We’ve all been there. You’re going into the kitchen to cook some food. You turn out the lights and a German poet swoons at the violence of your action, collapsing behind one of the cabinets. No two ways about it. You’ve got an infestation of Romantics. And if you’ve ever had them before, you know once your house has a movement of late-18th to mid-19th century artists and intellectuals who value emotion and individual experience over Enlightenment rationality, it’s not easy to get rid of them.

Try these tricks to deal with yours:

  • Don’t leave any emotions or aesthetic experiences on exposed surfaces overnight.
  • Try leaving patent applications in places where they congregate. Romantics find these and other traces of scientific advancement unbearably repulsive.
  • If you find that one of them has left poetry in your living space, clean it quickly using a disinfectant spray. Do not read it, and above all, do not feel yourself connecting to the honesty and power of the passions displayed in it.

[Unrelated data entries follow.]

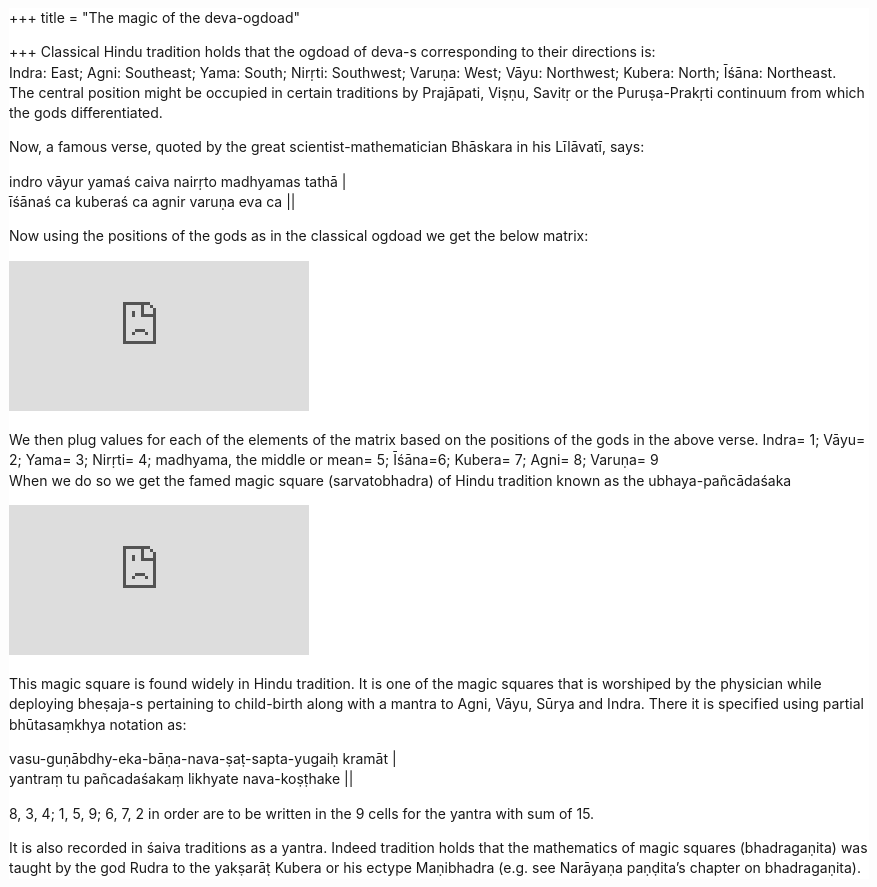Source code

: +++
title = "The magic of the deva-ogdoad"

+++
Classical Hindu tradition holds that the ogdoad of deva-s corresponding
to their directions is:  
Indra: East; Agni: Southeast; Yama: South; Nirṛti: Southwest; Varuṇa:
West; Vāyu: Northwest; Kubera: North; Īśāna: Northeast.  
The central position might be occupied in certain traditions by
Prajāpati, Viṣṇu, Savitṛ or the Puruṣa-Prakṛti continuum from which the
gods differentiated.

Now, a famous verse, quoted by the great scientist-mathematician
Bhāskara in his Līlāvatī, says:

indro vāyur yamaś caiva nairṛto madhyamas tathā |  
īśānaś ca kuberaś ca agnir varuṇa eva ca ||

Now using the positions of the gods as in the classical ogdoad we get
the below matrix:

![M=\\begin{bmatrix} vAyu & kubera & ishAna\\\\ varuNa & madhyama &
indra\\\\ nirR^iti & yama & agni\\\\
\\end{bmatrix}](https://s0.wp.com/latex.php?latex=M%3D%5Cbegin%7Bbmatrix%7D+vAyu+%26+kubera+%26+ishAna%5C%5C+varuNa+%26+madhyama+%26+indra%5C%5C+nirR%5Eiti+%26+yama+%26+agni%5C%5C+%5Cend%7Bbmatrix%7D&bg=ffffff&fg=333333&s=0
"M=\\begin{bmatrix} vAyu & kubera & ishAna\\\\ varuNa & madhyama & indra\\\\ nirR^iti & yama & agni\\\\ \\end{bmatrix}")

We then plug values for each of the elements of the matrix based on the
positions of the gods in the above verse. Indra= 1; Vāyu= 2; Yama= 3;
Nirṛti= 4; madhyama, the middle or mean= 5; Īśāna=6; Kubera= 7; Agni= 8;
Varuṇa= 9  
When we do so we get the famed magic square (sarvatobhadra) of Hindu
tradition known as the ubhaya-pañcādaśaka

![M=\\begin{bmatrix} 2 & 7 & 6\\\\ 9 & 5 & 1\\\\ 4 & 3 & 8\\\\
\\end{bmatrix}](https://s0.wp.com/latex.php?latex=M%3D%5Cbegin%7Bbmatrix%7D+2+%26+7+%26+6%5C%5C+9+%26+5+%26+1%5C%5C+4+%26+3+%26+8%5C%5C+%5Cend%7Bbmatrix%7D&bg=ffffff&fg=333333&s=0
"M=\\begin{bmatrix} 2 & 7 & 6\\\\ 9 & 5 & 1\\\\ 4 & 3 & 8\\\\ \\end{bmatrix}")

This magic square is found widely in Hindu tradition. It is one of the
magic squares that is worshiped by the physician while deploying
bheṣaja-s pertaining to child-birth along with a mantra to Agni, Vāyu,
Sūrya and Indra. There it is specified using partial bhūtasaṃkhya
notation as:

vasu-guṇābdhy-eka-bāṇa-nava-ṣaṭ-sapta-yugaiḥ kramāt |  
yantraṃ tu pañcadaśakaṃ likhyate nava-koṣṭhake ||

8, 3, 4; 1, 5, 9; 6, 7, 2 in order are to be written in the 9 cells for
the yantra with sum of 15.

It is also recorded in śaiva traditions as a yantra. Indeed tradition
holds that the mathematics of magic squares (bhadragaṇita) was taught by
the god Rudra to the yakṣarāṭ Kubera or his ectype Maṇibhadra (e.g. see
Narāyaṇa paṇḍita’s chapter on bhadragaṇita).
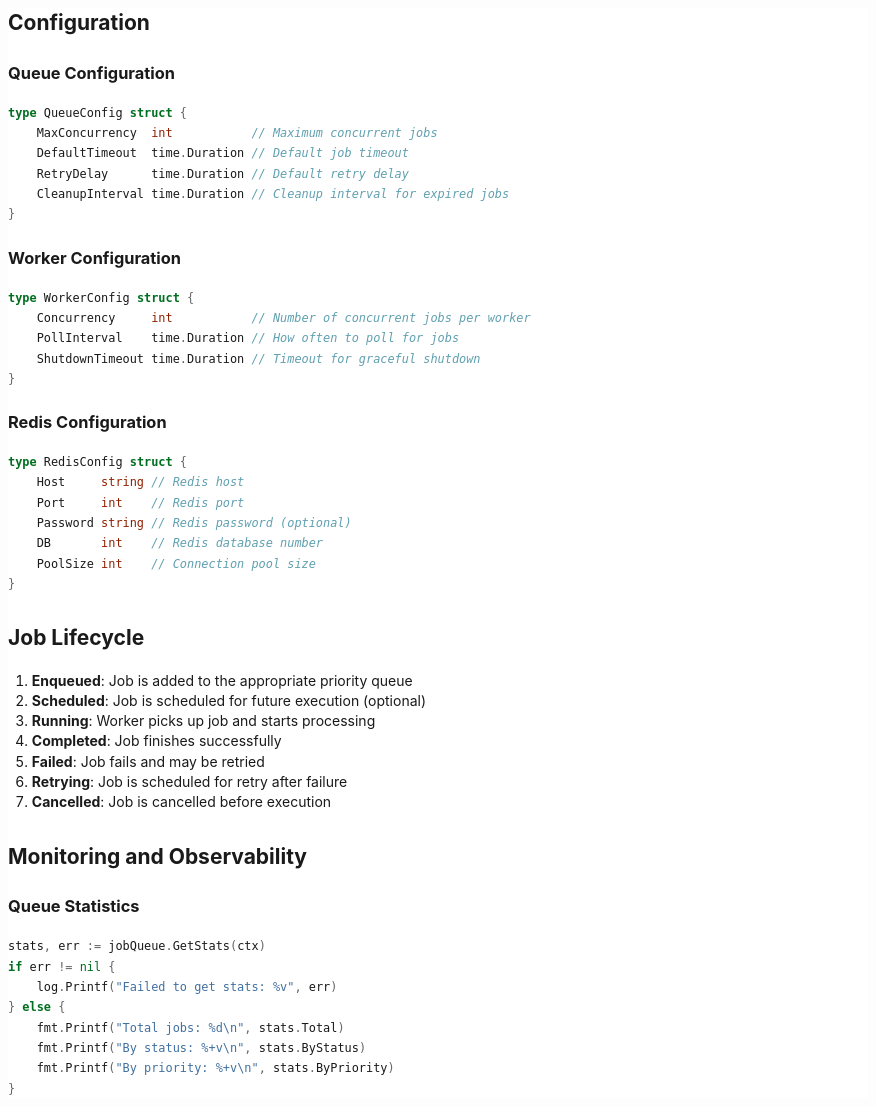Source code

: ## Configuration

### Queue Configuration

```go
type QueueConfig struct {
    MaxConcurrency  int           // Maximum concurrent jobs
    DefaultTimeout  time.Duration // Default job timeout
    RetryDelay      time.Duration // Default retry delay
    CleanupInterval time.Duration // Cleanup interval for expired jobs
}
```

### Worker Configuration

```go
type WorkerConfig struct {
    Concurrency     int           // Number of concurrent jobs per worker
    PollInterval    time.Duration // How often to poll for jobs
    ShutdownTimeout time.Duration // Timeout for graceful shutdown
}
```

### Redis Configuration

```go
type RedisConfig struct {
    Host     string // Redis host
    Port     int    // Redis port
    Password string // Redis password (optional)
    DB       int    // Redis database number
    PoolSize int    // Connection pool size
}
```

## Job Lifecycle

1. **Enqueued**: Job is added to the appropriate priority queue
2. **Scheduled**: Job is scheduled for future execution (optional)
3. **Running**: Worker picks up job and starts processing
4. **Completed**: Job finishes successfully
5. **Failed**: Job fails and may be retried
6. **Retrying**: Job is scheduled for retry after failure
7. **Cancelled**: Job is cancelled before execution

## Monitoring and Observability

### Queue Statistics

```go
stats, err := jobQueue.GetStats(ctx)
if err != nil {
    log.Printf("Failed to get stats: %v", err)
} else {
    fmt.Printf("Total jobs: %d\n", stats.Total)
    fmt.Printf("By status: %+v\n", stats.ByStatus)
    fmt.Printf("By priority: %+v\n", stats.ByPriority)
}
```
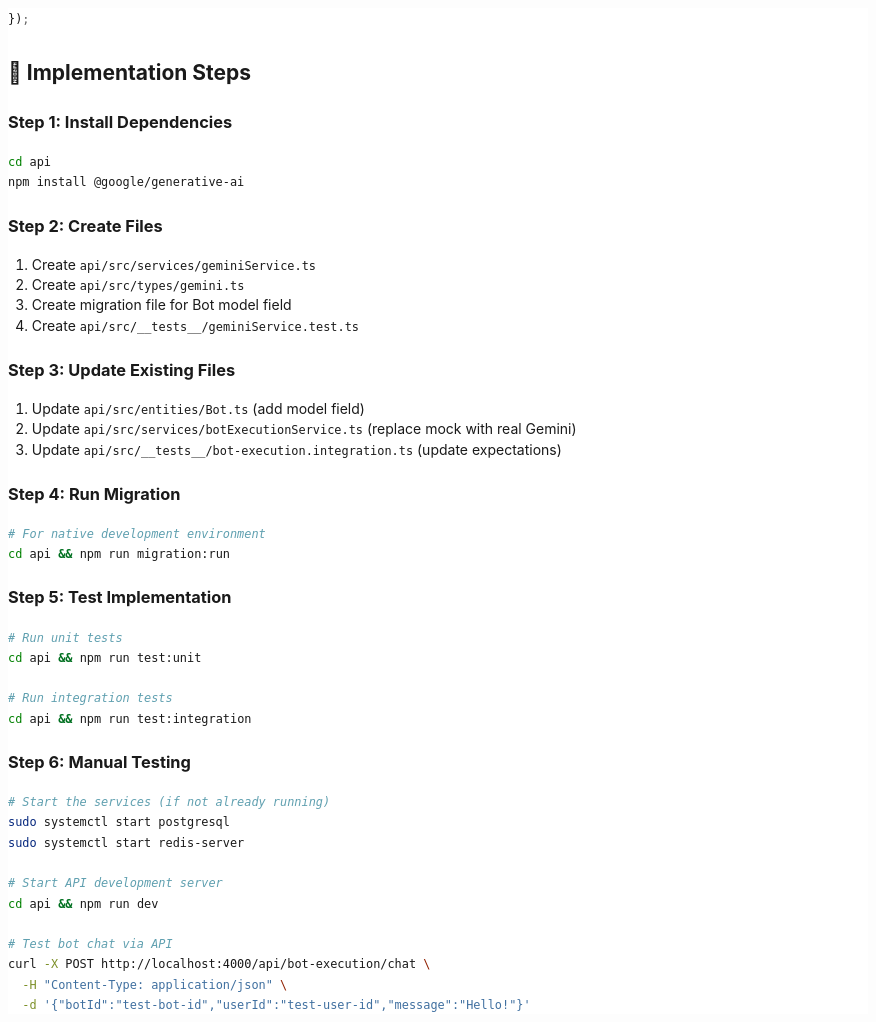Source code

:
 ```typescript
});
```

## 🚀 **Implementation Steps**

### **Step 1: Install Dependencies**
```bash
cd api
npm install @google/generative-ai
```

### **Step 2: Create Files**
1. Create `api/src/services/geminiService.ts`
2. Create `api/src/types/gemini.ts`
3. Create migration file for Bot model field
4. Create `api/src/__tests__/geminiService.test.ts`

### **Step 3: Update Existing Files**
1. Update `api/src/entities/Bot.ts` (add model field)
2. Update `api/src/services/botExecutionService.ts` (replace mock with real Gemini)
3. Update `api/src/__tests__/bot-execution.integration.ts` (update expectations)

### **Step 4: Run Migration**
```bash
# For native development environment
cd api && npm run migration:run
```

### **Step 5: Test Implementation**
```bash
# Run unit tests
cd api && npm run test:unit

# Run integration tests
cd api && npm run test:integration
```

### **Step 6: Manual Testing**
```bash
# Start the services (if not already running)
sudo systemctl start postgresql
sudo systemctl start redis-server

# Start API development server
cd api && npm run dev

# Test bot chat via API
curl -X POST http://localhost:4000/api/bot-execution/chat \
  -H "Content-Type: application/json" \
  -d '{"botId":"test-bot-id","userId":"test-user-id","message":"Hello!"}'
```
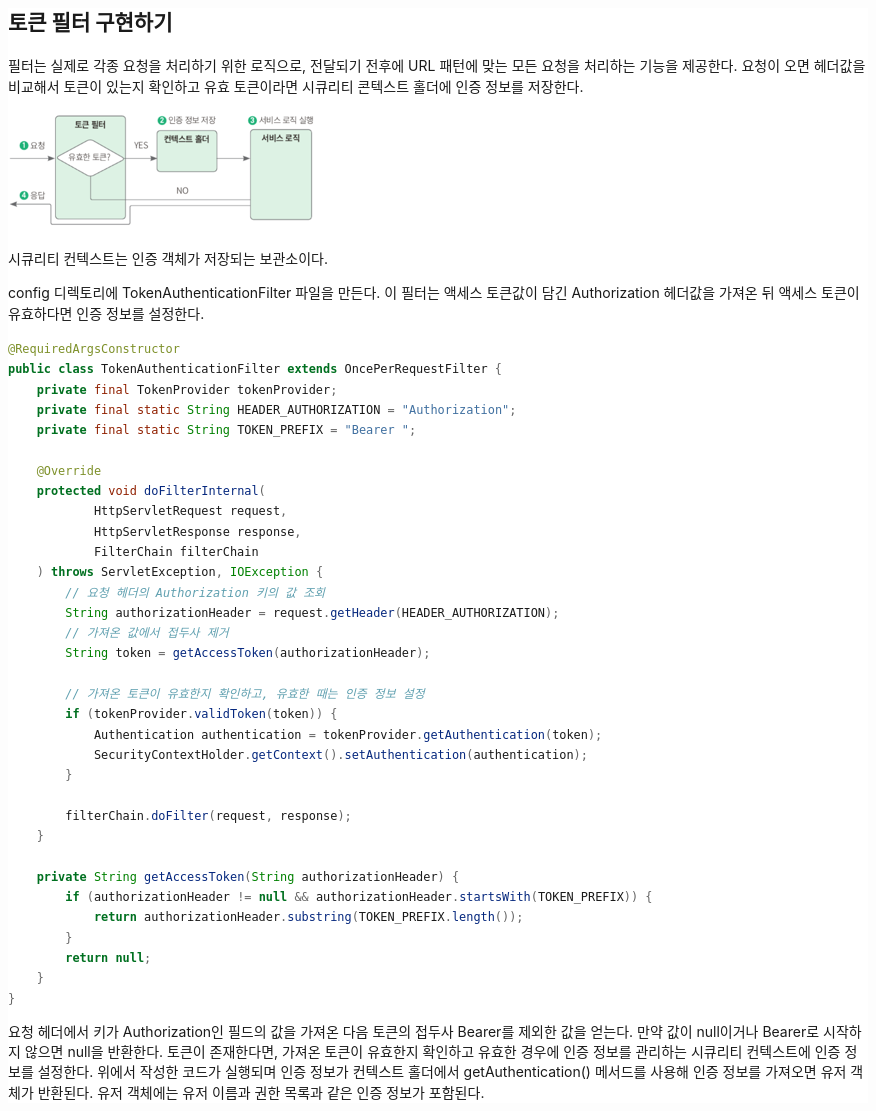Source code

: ## 토큰 필터 구현하기
필터는 실제로 각종 요청을 처리하기 위한 로직으로, 전달되기 전후에 URL 패턴에 맞는 모든 요청을 처리하는 기능을 제공한다. 요청이 오면 헤더값을 비교해서 토큰이 있는지 확인하고 유효 토큰이라면 시큐리티 콘텍스트 홀더에 인증 정보를 저장한다.

![img_3.png](img_3.png)

시큐리티 컨텍스트는 인증 객체가 저장되는 보관소이다.

config 디렉토리에 TokenAuthenticationFilter 파일을 만든다. 이 필터는 액세스 토큰값이 담긴 Authorization 헤더값을 가져온 뒤 액세스 토큰이 유효하다면 인증 정보를 설정한다.
```java
@RequiredArgsConstructor
public class TokenAuthenticationFilter extends OncePerRequestFilter {
    private final TokenProvider tokenProvider;
    private final static String HEADER_AUTHORIZATION = "Authorization";
    private final static String TOKEN_PREFIX = "Bearer ";

    @Override
    protected void doFilterInternal(
            HttpServletRequest request,
            HttpServletResponse response,
            FilterChain filterChain
    ) throws ServletException, IOException {
        // 요청 헤더의 Authorization 키의 값 조회
        String authorizationHeader = request.getHeader(HEADER_AUTHORIZATION);
        // 가져온 값에서 접두사 제거
        String token = getAccessToken(authorizationHeader);

        // 가져온 토큰이 유효한지 확인하고, 유효한 때는 인증 정보 설정
        if (tokenProvider.validToken(token)) {
            Authentication authentication = tokenProvider.getAuthentication(token);
            SecurityContextHolder.getContext().setAuthentication(authentication);
        }

        filterChain.doFilter(request, response);
    }

    private String getAccessToken(String authorizationHeader) {
        if (authorizationHeader != null && authorizationHeader.startsWith(TOKEN_PREFIX)) {
            return authorizationHeader.substring(TOKEN_PREFIX.length());
        }
        return null;
    }
}
```
요청 헤더에서 키가 Authorization인 필드의 값을 가져온 다음 토큰의 접두사 Bearer를 제외한 값을 얻는다. 만약 값이 null이거나 Bearer로 시작하지 않으면 null을 반환한다. 토큰이 존재한다면, 가져온 토큰이 유효한지 확인하고 유효한 경우에 인증 정보를 관리하는 시큐리티 컨텍스트에 인증 정보를 설정한다. 위에서 작성한 코드가 실행되며 인증 정보가 컨텍스트 홀더에서 getAuthentication() 메서드를 사용해 인증 정보를 가져오면 유저 객체가 반환된다. 유저 객체에는 유저 이름과 권한 목록과 같은 인증 정보가 포함된다. 
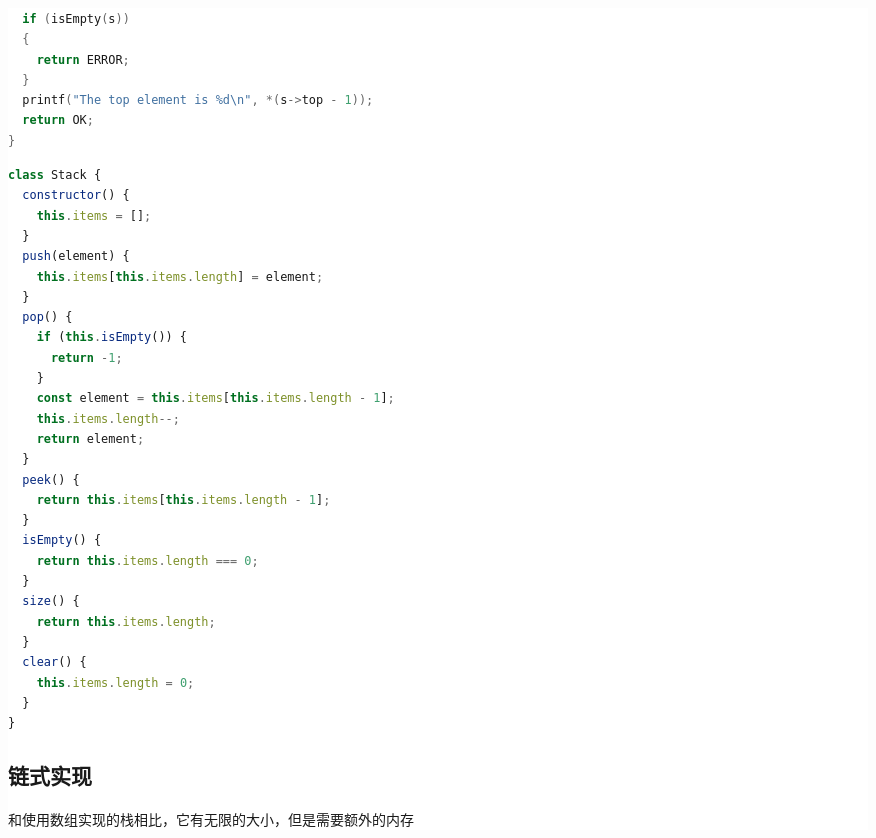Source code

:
 ```c
  if (isEmpty(s))
  {
    return ERROR;
  }
  printf("The top element is %d\n", *(s->top - 1));
  return OK;
}
```

</CodeGroupItem>

<CodeGroupItem title="JavaScript">

```js
class Stack {
  constructor() {
    this.items = [];
  }
  push(element) {
    this.items[this.items.length] = element;
  }
  pop() {
    if (this.isEmpty()) {
      return -1;
    }
    const element = this.items[this.items.length - 1];
    this.items.length--;
    return element;
  }
  peek() {
    return this.items[this.items.length - 1];
  }
  isEmpty() {
    return this.items.length === 0;
  }
  size() {
    return this.items.length;
  }
  clear() {
    this.items.length = 0;
  }
}
```

</CodeGroupItem>

</CodeGroup>

## 链式实现

和使用数组实现的栈相比，它有无限的大小，但是需要额外的内存

<CodeGroup>
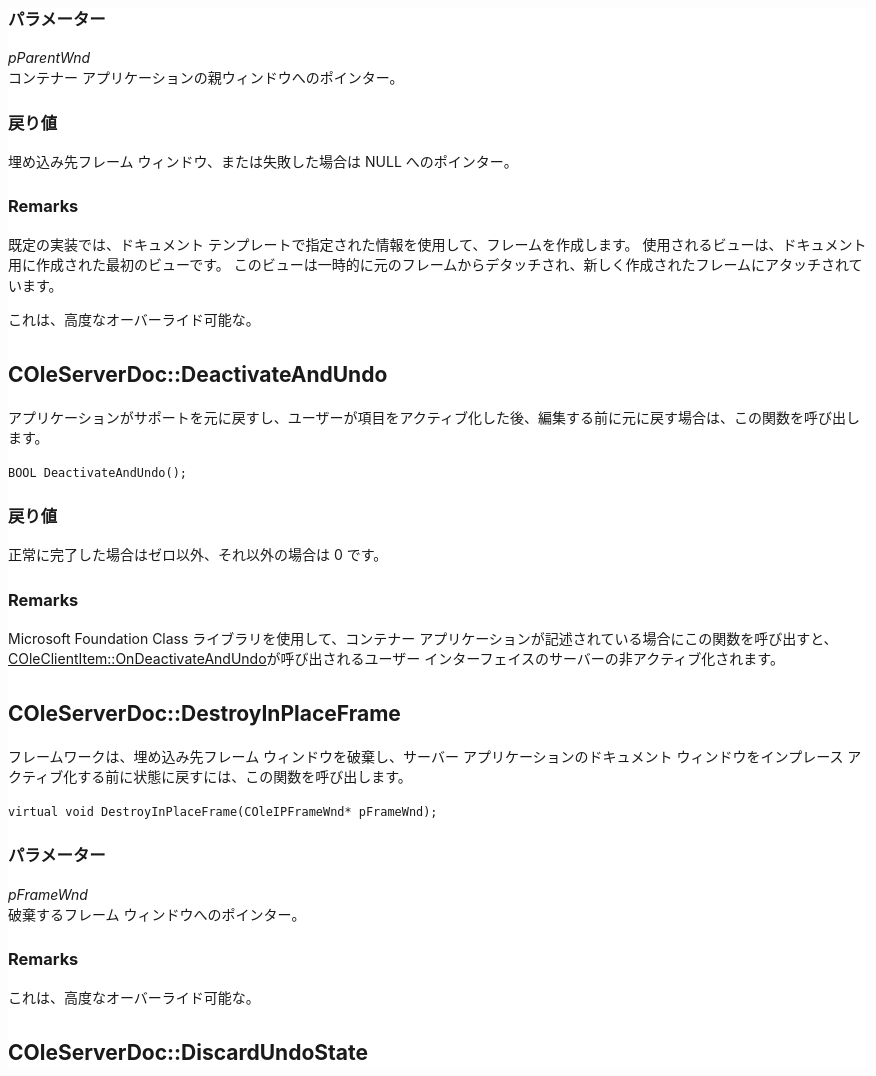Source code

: ### <a name="parameters"></a>パラメーター

*pParentWnd*<br/>
コンテナー アプリケーションの親ウィンドウへのポインター。

### <a name="return-value"></a>戻り値

埋め込み先フレーム ウィンドウ、または失敗した場合は NULL へのポインター。

### <a name="remarks"></a>Remarks

既定の実装では、ドキュメント テンプレートで指定された情報を使用して、フレームを作成します。 使用されるビューは、ドキュメント用に作成された最初のビューです。 このビューは一時的に元のフレームからデタッチされ、新しく作成されたフレームにアタッチされています。

これは、高度なオーバーライド可能な。

##  <a name="deactivateandundo"></a>  COleServerDoc::DeactivateAndUndo

アプリケーションがサポートを元に戻すし、ユーザーが項目をアクティブ化した後、編集する前に元に戻す場合は、この関数を呼び出します。

```
BOOL DeactivateAndUndo();
```

### <a name="return-value"></a>戻り値

正常に完了した場合はゼロ以外、それ以外の場合は 0 です。

### <a name="remarks"></a>Remarks

Microsoft Foundation Class ライブラリを使用して、コンテナー アプリケーションが記述されている場合にこの関数を呼び出すと、 [COleClientItem::OnDeactivateAndUndo](../../mfc/reference/coleclientitem-class.md#ondeactivateandundo)が呼び出されるユーザー インターフェイスのサーバーの非アクティブ化されます。

##  <a name="destroyinplaceframe"></a>  COleServerDoc::DestroyInPlaceFrame

フレームワークは、埋め込み先フレーム ウィンドウを破棄し、サーバー アプリケーションのドキュメント ウィンドウをインプレース アクティブ化する前に状態に戻すには、この関数を呼び出します。

```
virtual void DestroyInPlaceFrame(COleIPFrameWnd* pFrameWnd);
```

### <a name="parameters"></a>パラメーター

*pFrameWnd*<br/>
破棄するフレーム ウィンドウへのポインター。

### <a name="remarks"></a>Remarks

これは、高度なオーバーライド可能な。

##  <a name="discardundostate"></a>  COleServerDoc::DiscardUndoState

  • Act quickly! Despite the name, Romantics do not reproduce sexually. However, scientists have theorized that by pining for a kind woman with a pure heart, they may be able to produce spores.
  • Silence all mirthful pan-pipes and have any reminders of the joyful, pastoral life heated to at least 300 degrees Fahrenheit.
  • If they produce music, make sure to listen to it only with a jaded, analytical attitude that dryly reduces music to a set of meaningless harmonic rules. If you find yourself allowing the music to evoke emotions in you and then feeling those emotions without judgment, go outside or put on earplugs.
  • Be careful about inviting friends over, especially kind women with pure hearts! Romantics may cling to their hair or clothes!
  • If you feel bad about killing Romantics with traps, you can buy no-kill traps, and then drive them to a mountain or imponderably deep forest to live happily. Alternately, you can use an ethical Romantic trap, which kills them, but only by allowing them to sacrifice their life to prove their passion.
  • If there’s something you particularly want to protect, write a scientific explanation for why it is financially and objectively beneficial to have it in your home. The Romantics will then avoid it.
  • If you are a kind woman with a pure heart, do not wish for anything that might entail a knightly quest. While it may help manage the infestation temporarily, eventually, they always return.
  • You may be able to manage an infestation by buying a jock. Jocks make excellent pets, and they naturally prey on Romantics as well as other potentially irritating household nerds.
  • Search your house for tight, confined areas with dim lighting. Romantics often use these as lairs. If you suspect a Romantic is using an area as a lair, look for crumpled love notes or engravings of nature on the wall.
  • If you leave out traps, do not use a kind woman with a pure heart as bait. While the Romantics will pine for her, they will not approach.
  • If you find a novel in your house that you don’t recognize, don’t read it! If you inadvertently do, don’t allow it to appeal to the old, strange part of you that watched as you first followed and then joined the society you live in, which it could neither understand or be understood by.
  • If you experience light-headedness, dizziness, or a sense that the march of technological progress does not allow the individual to fulfill their heroic impulses lasting more than one hour, go to a hospital immediately. You are at risk of infection, and may become a Romantic yourself.
  • If it’s already too late for you, try asking a friend to take you to a mountain or imponderably deep forest. If the friend is a kind woman with a pure heart, do not cling to her hair or clothes.